» GOAL OF THE EXERCISE
From the data underneath, reproduce exactly the stretch that begins at the line with "Haveglad.dk" and ends after the line with "Vurderet til 4.6".

» Stored dataset items
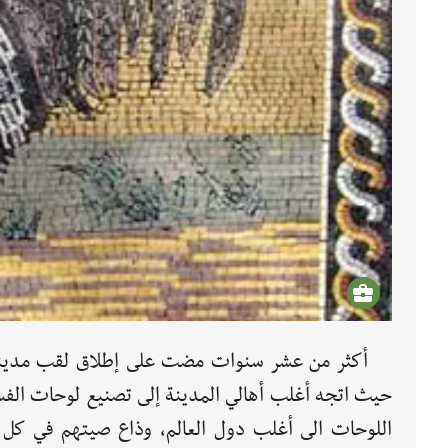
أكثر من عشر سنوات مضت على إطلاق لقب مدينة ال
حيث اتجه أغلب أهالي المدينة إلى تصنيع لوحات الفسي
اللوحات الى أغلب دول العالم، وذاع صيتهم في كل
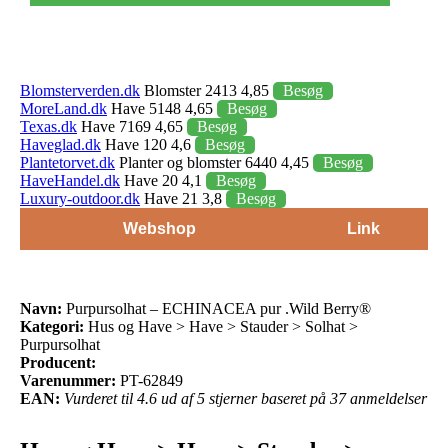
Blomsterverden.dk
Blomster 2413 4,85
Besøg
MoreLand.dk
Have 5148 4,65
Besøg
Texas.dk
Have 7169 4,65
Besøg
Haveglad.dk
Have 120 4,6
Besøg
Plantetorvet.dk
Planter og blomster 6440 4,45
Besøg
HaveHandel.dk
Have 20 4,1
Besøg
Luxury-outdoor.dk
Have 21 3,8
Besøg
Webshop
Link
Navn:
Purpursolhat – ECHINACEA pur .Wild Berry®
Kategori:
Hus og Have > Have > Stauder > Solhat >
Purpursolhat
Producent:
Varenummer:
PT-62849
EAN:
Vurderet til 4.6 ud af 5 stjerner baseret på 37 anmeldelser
==
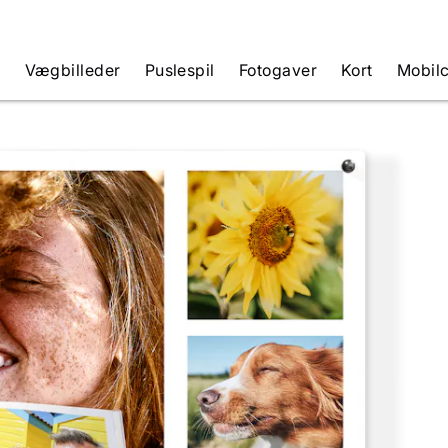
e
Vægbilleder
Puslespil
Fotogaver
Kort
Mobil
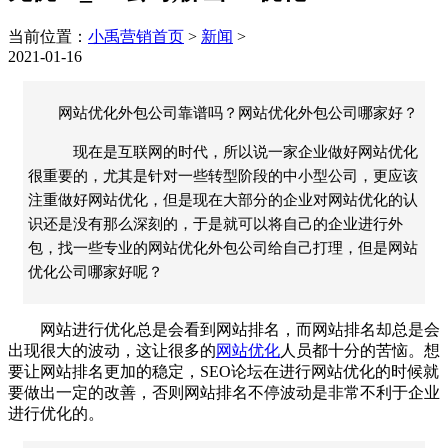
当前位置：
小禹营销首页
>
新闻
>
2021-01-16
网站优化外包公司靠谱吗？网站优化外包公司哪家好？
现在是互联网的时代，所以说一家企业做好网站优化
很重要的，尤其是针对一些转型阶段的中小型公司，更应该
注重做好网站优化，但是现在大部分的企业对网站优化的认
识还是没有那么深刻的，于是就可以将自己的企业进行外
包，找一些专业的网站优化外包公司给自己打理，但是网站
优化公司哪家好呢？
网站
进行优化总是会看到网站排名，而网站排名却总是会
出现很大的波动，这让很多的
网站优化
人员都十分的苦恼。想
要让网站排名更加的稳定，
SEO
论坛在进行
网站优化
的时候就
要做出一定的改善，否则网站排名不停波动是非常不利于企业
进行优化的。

» SOLUTION
Haveglad.dk
Have 120 4,6
Besøg
Plantetorvet.dk
Planter og blomster 6440 4,45
Besøg
HaveHandel.dk
Have 20 4,1
Besøg
Luxury-outdoor.dk
Have 21 3,8
Besøg
Webshop
Link
Navn:
Purpursolhat – ECHINACEA pur .Wild Berry®
Kategori:
Hus og Have > Have > Stauder > Solhat >
Purpursolhat
Producent:
Varenummer:
PT-62849
EAN:
Vurderet til 4.6 ud af 5 stjerner baseret på 37 anmeldelser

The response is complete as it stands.